CommissarMa / Context-Aware_Crowd_Counting-pytorch

The implementation of Context-Aware Crowd Counting(CVPR2019)
MIT License
68 stars 23 forks source link

Pretrained model and training on Part B #6

Closed AlexBar93 closed 5 years ago

AlexBar93 commented 5 years ago

Hello! Thanks for your implementation of the network. Unfortunately for non - chinese people it's hard to download from pan.baidu so could you please upload your pretrained model on another cloud like dropbox or google drive? Because I've been training on Shanghai Part A but can't get lower than 66 MAE even after 600 epochs. I've also been training on Shanghai Part B and convergence of the model seems to be much much slower. At 600 epochs MAE is around 28, much worse than the 7.8 reported in the paper. Even using the model trained on Part A for testing on Part B gives better results (something like 23 MAE). For training on Part B I just switched the optimizer to Adam instead of SGD and set batch size to 4 (because any more than that and a "cuda out of memory error" occurs, even though I'm training on a RTX 2080 Ti with 11GB of memory). Should I stick with it and just train for more epochs or change some other hyper parameters of the optimizer to train faster?
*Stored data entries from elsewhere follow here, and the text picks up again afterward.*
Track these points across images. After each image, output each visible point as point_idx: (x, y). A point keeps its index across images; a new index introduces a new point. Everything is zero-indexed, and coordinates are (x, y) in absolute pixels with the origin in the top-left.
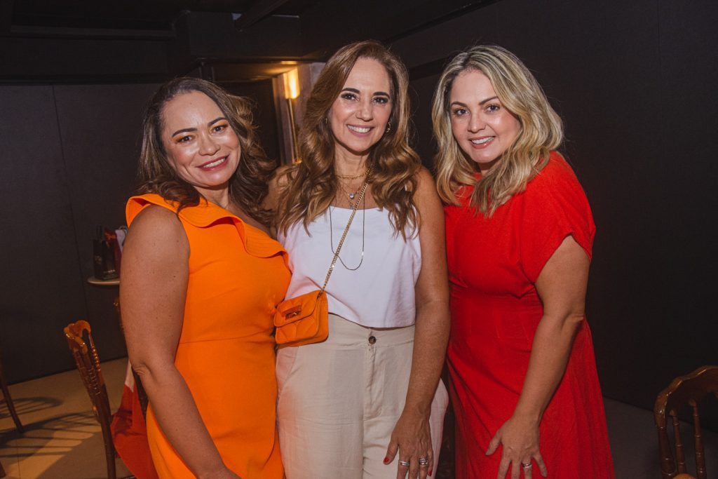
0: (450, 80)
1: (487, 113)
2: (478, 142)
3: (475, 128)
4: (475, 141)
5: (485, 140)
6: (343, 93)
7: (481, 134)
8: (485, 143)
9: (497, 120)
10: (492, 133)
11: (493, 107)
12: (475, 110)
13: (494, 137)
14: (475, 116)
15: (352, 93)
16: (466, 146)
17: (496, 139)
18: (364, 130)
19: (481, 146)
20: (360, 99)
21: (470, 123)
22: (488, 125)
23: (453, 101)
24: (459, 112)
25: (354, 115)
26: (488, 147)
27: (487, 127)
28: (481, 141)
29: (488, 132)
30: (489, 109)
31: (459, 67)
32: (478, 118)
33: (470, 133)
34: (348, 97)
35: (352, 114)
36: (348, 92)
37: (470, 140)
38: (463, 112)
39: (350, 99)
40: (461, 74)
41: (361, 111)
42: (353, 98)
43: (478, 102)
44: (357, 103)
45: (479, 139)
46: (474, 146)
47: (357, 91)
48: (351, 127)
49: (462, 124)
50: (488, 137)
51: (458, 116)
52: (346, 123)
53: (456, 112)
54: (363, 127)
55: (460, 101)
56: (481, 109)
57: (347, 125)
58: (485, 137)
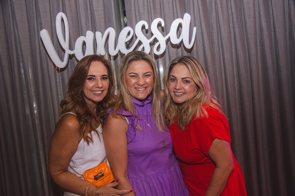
0: (172, 66)
1: (184, 83)
2: (177, 94)
3: (178, 88)
4: (176, 93)
5: (180, 94)
6: (88, 77)
7: (179, 91)
8: (180, 95)
9: (187, 87)
10: (184, 92)
11: (187, 81)
12: (179, 81)
13: (184, 93)
14: (179, 83)
15: (92, 77)
16: (172, 94)
17: (185, 95)
18: (100, 92)
19: (178, 96)
20: (96, 79)
21: (176, 85)
22: (183, 88)
23: (171, 74)
24: (173, 80)
25: (94, 87)
26: (181, 97)
27: (183, 89)
28: (179, 94)
29: (182, 91)
30: (185, 82)
31: (177, 62)
32: (180, 84)
33: (175, 89)
34: (90, 79)
35: (93, 86)
36: (90, 77)
37: (174, 92)
38: (174, 80)
39: (91, 80)
40: (177, 64)
41: (97, 84)
42: (92, 79)
43: (181, 78)
44: (95, 81)
45: (178, 92)
46: (175, 95)
47: (94, 76)
48: (93, 92)
49: (172, 85)
50: (182, 93)
51: (172, 81)
52: (91, 90)
53: (171, 79)
54: (99, 91)
55: (174, 75)
56: (182, 81)
57: (91, 91)
58: (181, 93)
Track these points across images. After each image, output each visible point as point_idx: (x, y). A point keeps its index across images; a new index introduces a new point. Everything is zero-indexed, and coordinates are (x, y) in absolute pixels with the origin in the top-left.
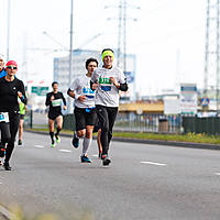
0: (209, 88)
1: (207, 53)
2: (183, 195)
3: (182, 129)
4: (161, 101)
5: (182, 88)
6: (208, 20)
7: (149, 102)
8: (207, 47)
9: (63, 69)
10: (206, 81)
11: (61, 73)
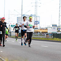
0: (60, 25)
1: (60, 16)
2: (53, 55)
3: (53, 37)
4: (47, 29)
5: (53, 25)
6: (60, 6)
7: (43, 29)
8: (59, 14)
9: (20, 20)
10: (59, 23)
11: (19, 21)
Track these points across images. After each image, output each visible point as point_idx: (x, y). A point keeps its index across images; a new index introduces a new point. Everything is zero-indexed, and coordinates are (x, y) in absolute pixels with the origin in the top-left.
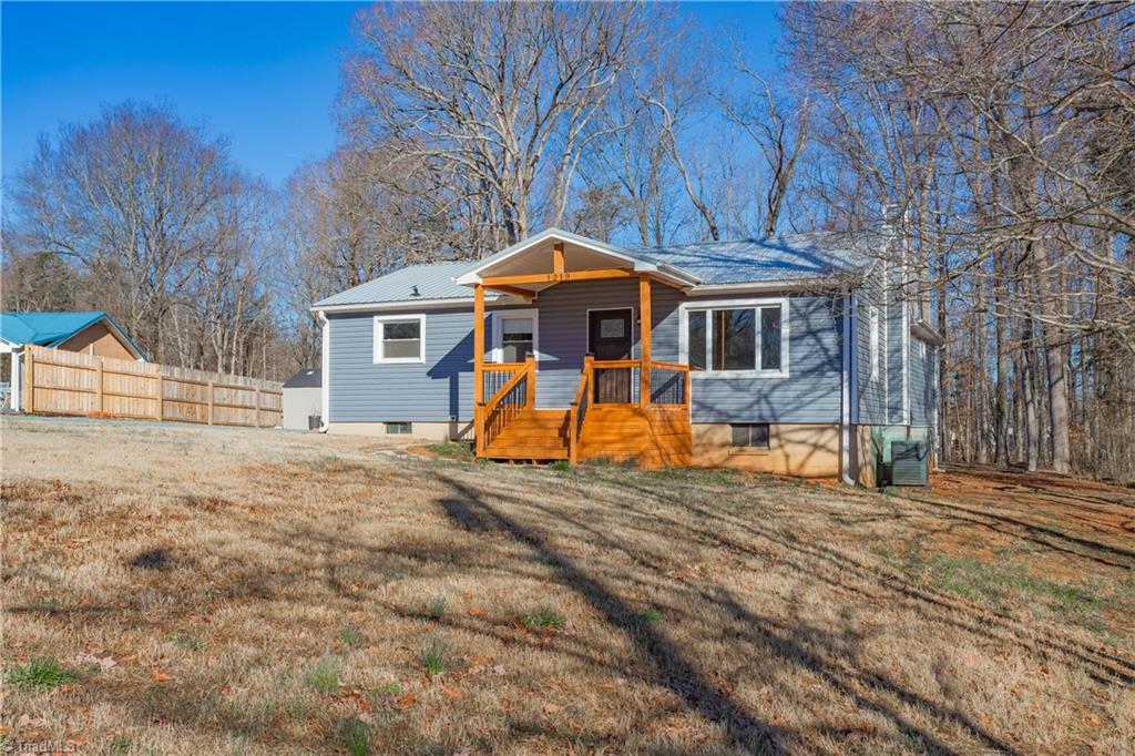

CommissarMa commented 5 years ago

@AlexBar93 I have updated the readme and add a dropbox link for the trained model in ShanghaiTech Part A. If you got MAE=28 in ShanghaiTech PartB, there must be something wrong and you can check if the GT density map is generated right or not.

chw9413 commented 5 years ago

My result of Part_A is similar to AlexBar93's, the min_mae is about 67 on epoch 1251. I got the number after updating code, however, the changes seem not to decrease my mae. Before that, my number is 66.1 on epoch 924.

AlexBar93 commented 5 years ago

Thanks for uploading your model! It gives me 60.8 MAE on ShanghaiA, which is even lower than the paper results. I trained with SGD instead of Adam on part B and got around 9 MAE, so probably there are some hyperparameters to change for training with Adam.

xinke-wang commented 5 years ago

Thanks for uploading your model! It gives me 60.8 MAE on ShanghaiA, which is even lower than the paper results. I trained with SGD instead of Adam on part B and got around 9 MAE, so probably there are some hyperparameters to change for training with Adam.

Hi @AlexBar93 , did you use the same hyper-parameters to train part B as used in part A? And have you tried to train part A again? I can only achieve about 66 MAE for Part A and more than 30 for Part B. Many thanks.

AlexBar93 commented 5 years ago

Yes i used the same parameters for partB as of partA. I didn't train again but when i did the first few times i couldn't achieve lower than 66 MAE either. If you get 30 MAE on partB using SGD then maybe you have some problems with the ground truth density maps. You should use fixed kernels to generate them instead of the adaptive ones used for partA in this repo, as reported in the paper.

xinke-wang commented 5 years ago

Yes i used the same parameters for partB as of partA. I didn't train again but when i did the first few times i couldn't achieve lower than 66 MAE either. If you get 30 MAE on partB using SGD then maybe you have some problems with the ground truth density maps. You should use fixed kernels to generate them instead of the adaptive ones used for partA in this repo, as reported in the paper.

Thank you very much for your kind response! I did use the adaptive kernels to generate ground truth density map for Part B, that's the problem.